Furthermore, funds that are leveraged are caught between redemptions by investors and the banks asking them to either shore up margins or risk a force-sell of their assets. In many cases, the latter happens.

In a private bank advisory portfolio, cash is often frowned upon. It is common practice for Relationship Managers to discourage their clients from maintaining cash in their accounts. In fact, banks might even offer loans to clients to finance even more investment.

Here’s a scenario for illustration; if a client has a million dollars to invest, their RM will likely recommend a portfolio of investment-grade or so-called “safe” bonds.

Because they are perceived as safe, a lower Loan-to-Value (LTV) ratio of say, 70% is assigned to the portfolio. This means the bank will be willing to lend the client 70% of his investment sum, or $700,000, to buy even more safe bonds.

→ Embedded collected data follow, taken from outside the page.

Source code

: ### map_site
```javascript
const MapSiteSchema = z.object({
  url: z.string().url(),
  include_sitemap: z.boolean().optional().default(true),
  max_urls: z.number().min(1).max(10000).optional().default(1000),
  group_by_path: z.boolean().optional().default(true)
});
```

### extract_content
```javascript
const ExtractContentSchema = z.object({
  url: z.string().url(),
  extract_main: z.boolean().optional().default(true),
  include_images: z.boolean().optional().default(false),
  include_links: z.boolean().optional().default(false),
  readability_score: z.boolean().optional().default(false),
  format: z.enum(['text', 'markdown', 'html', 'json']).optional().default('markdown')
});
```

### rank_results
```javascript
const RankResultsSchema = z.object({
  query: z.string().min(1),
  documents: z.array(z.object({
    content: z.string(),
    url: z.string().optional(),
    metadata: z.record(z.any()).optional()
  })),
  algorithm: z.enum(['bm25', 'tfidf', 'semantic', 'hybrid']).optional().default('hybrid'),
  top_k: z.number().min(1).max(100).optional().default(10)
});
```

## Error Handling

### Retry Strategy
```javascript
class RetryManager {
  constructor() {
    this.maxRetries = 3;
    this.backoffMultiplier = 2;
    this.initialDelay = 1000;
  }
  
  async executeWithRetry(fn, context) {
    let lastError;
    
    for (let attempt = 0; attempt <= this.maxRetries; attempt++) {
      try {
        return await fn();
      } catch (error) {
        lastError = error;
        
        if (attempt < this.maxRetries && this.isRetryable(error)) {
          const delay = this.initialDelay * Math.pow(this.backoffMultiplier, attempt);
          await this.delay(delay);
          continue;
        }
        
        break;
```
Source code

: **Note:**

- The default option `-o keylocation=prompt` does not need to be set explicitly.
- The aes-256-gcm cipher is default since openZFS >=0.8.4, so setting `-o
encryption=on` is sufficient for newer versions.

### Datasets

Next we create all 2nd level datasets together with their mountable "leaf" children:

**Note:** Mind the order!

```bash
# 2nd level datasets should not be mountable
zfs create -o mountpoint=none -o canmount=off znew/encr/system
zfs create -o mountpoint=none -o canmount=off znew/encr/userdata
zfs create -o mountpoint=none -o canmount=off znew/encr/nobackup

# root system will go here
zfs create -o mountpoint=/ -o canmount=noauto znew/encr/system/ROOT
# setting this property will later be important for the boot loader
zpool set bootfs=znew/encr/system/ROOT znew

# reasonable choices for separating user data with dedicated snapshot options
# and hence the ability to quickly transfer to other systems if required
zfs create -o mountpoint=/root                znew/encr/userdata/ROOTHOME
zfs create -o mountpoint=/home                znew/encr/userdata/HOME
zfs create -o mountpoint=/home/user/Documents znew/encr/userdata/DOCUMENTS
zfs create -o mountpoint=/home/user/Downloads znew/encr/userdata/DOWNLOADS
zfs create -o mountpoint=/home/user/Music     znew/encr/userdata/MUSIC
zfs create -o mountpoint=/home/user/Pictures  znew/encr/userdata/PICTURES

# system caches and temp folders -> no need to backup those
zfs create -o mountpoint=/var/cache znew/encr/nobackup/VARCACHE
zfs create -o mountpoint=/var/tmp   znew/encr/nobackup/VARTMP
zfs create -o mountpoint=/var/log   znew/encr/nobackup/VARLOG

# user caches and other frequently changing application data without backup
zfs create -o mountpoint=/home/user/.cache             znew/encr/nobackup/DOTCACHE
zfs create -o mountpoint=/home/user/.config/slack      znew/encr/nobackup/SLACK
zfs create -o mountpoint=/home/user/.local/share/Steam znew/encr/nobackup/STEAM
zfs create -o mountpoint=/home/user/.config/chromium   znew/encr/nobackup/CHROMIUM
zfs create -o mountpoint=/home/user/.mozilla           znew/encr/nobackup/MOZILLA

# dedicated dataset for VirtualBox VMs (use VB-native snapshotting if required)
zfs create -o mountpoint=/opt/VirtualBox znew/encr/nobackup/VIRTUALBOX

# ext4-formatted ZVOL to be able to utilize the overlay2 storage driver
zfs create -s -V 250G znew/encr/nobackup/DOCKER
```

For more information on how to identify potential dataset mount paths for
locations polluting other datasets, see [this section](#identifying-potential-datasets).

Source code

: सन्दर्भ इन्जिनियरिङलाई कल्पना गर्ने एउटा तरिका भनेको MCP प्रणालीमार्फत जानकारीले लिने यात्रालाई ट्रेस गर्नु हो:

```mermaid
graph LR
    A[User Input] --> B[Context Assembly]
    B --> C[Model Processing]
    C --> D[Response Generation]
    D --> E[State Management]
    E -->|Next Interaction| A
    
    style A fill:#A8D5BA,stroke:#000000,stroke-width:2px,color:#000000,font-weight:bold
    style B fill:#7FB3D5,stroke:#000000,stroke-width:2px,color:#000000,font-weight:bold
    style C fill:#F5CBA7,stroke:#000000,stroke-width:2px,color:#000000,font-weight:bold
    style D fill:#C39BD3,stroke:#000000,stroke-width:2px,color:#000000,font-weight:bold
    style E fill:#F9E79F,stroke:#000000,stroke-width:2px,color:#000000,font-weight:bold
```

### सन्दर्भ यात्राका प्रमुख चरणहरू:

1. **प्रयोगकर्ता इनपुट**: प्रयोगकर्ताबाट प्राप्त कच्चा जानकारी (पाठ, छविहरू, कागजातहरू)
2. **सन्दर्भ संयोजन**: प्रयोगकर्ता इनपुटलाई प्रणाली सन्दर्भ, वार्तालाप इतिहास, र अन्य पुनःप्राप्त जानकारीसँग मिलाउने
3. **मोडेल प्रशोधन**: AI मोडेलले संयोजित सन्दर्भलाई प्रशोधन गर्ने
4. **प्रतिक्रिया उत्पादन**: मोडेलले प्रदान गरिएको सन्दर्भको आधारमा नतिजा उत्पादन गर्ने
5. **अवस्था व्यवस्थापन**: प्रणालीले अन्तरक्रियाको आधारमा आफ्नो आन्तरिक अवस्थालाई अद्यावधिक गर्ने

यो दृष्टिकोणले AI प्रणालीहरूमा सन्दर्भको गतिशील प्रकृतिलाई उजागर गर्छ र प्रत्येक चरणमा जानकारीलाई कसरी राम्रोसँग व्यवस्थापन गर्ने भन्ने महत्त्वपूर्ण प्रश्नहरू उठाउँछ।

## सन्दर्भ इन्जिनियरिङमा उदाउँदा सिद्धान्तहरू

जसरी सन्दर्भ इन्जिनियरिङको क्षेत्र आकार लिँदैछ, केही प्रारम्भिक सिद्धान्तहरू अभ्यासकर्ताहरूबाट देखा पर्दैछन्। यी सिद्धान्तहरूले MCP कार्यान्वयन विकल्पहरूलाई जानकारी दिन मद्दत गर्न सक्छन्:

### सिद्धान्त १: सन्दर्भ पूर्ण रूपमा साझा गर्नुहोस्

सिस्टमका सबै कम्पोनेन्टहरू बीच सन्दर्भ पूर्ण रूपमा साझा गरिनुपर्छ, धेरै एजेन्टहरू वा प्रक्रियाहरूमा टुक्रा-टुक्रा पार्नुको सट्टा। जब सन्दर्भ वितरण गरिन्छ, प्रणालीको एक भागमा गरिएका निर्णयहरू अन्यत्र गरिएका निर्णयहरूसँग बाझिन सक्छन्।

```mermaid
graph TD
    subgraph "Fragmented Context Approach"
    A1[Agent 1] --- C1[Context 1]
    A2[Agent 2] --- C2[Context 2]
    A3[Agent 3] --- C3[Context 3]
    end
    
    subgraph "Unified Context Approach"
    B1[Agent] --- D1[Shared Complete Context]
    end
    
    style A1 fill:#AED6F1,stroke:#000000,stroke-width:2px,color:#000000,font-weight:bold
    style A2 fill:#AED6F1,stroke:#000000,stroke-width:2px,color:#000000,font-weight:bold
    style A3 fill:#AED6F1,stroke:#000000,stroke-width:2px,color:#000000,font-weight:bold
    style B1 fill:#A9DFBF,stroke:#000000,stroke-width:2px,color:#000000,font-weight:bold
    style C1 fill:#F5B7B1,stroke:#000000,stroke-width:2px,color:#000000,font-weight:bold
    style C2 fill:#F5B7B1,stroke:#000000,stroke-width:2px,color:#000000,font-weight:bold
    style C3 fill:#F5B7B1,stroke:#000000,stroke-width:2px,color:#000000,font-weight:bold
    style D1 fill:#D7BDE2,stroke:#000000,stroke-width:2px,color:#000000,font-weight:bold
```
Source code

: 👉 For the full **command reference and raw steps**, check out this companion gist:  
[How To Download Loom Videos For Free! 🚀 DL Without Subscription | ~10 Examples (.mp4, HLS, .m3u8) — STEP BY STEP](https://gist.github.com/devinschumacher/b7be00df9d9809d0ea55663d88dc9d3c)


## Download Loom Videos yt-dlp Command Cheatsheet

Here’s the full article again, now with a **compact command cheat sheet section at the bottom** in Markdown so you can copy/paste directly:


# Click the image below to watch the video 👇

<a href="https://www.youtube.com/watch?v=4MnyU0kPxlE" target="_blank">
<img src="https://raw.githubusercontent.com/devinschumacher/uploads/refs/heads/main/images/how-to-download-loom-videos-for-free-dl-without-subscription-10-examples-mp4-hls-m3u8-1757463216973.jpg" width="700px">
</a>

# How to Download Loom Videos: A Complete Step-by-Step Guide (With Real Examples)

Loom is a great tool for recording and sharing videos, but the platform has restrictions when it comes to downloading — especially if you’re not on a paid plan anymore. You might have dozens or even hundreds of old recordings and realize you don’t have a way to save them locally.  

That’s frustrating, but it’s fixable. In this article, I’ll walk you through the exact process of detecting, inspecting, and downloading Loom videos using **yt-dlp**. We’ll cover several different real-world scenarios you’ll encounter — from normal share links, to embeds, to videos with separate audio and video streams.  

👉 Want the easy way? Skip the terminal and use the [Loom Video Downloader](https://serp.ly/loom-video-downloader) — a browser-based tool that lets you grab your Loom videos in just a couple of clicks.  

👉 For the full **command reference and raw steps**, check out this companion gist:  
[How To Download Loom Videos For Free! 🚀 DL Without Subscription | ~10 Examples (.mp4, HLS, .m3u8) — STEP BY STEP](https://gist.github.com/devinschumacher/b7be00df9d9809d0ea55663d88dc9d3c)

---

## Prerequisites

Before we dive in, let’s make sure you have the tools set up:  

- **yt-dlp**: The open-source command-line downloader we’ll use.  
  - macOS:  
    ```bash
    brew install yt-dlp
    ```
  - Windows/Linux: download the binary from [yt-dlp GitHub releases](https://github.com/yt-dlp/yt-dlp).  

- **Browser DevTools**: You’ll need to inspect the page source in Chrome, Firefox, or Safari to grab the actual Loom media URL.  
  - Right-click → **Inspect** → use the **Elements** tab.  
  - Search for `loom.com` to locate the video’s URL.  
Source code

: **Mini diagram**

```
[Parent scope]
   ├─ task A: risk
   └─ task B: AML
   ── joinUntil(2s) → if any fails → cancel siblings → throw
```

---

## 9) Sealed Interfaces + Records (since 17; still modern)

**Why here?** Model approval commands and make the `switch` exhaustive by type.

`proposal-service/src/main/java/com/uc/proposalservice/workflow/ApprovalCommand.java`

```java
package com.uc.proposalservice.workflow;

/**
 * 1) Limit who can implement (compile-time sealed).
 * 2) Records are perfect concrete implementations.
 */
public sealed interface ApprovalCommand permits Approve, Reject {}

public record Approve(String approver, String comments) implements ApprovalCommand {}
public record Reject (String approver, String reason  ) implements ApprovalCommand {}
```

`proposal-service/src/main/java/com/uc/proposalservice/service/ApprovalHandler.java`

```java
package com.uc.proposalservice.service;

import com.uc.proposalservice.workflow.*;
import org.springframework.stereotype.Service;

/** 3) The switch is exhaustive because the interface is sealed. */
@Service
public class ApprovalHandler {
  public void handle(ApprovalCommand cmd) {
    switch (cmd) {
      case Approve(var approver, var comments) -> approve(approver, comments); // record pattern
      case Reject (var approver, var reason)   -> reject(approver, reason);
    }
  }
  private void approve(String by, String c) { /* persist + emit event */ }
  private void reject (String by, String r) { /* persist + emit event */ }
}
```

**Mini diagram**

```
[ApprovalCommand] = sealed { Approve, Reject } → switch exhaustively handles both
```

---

Because the additional $700,000 are used to buy safe bonds, these $700,000 are further assigned 70% LTV, so the client can further borrow a further $490,000 to buy more safe bonds. This goes on, so the final investment sum can be as high as $2.2 million.

So now the client has a passive income in excess of $100,000 a year after the cost of borrowing. Everybody has a plan until you get hit.

COVID-19 was that hit. China locks down. Europe locks down. Financial markets go into turmoil. Everyone is selling. No one is buying.

With no bidders, those “safe” bonds are no longer safe. The banks are likely to reduce the LTV of that client’s portfolio from 70% to 30% or even 0%. This means the client now has to quickly inject over $1 million of cash into his portfolio or have his bonds force-sold at residual prices. 

This is a margin call, something that has made wealthy people poor in crisis after crisis.

Is cash an asset? In times like these, cash is king.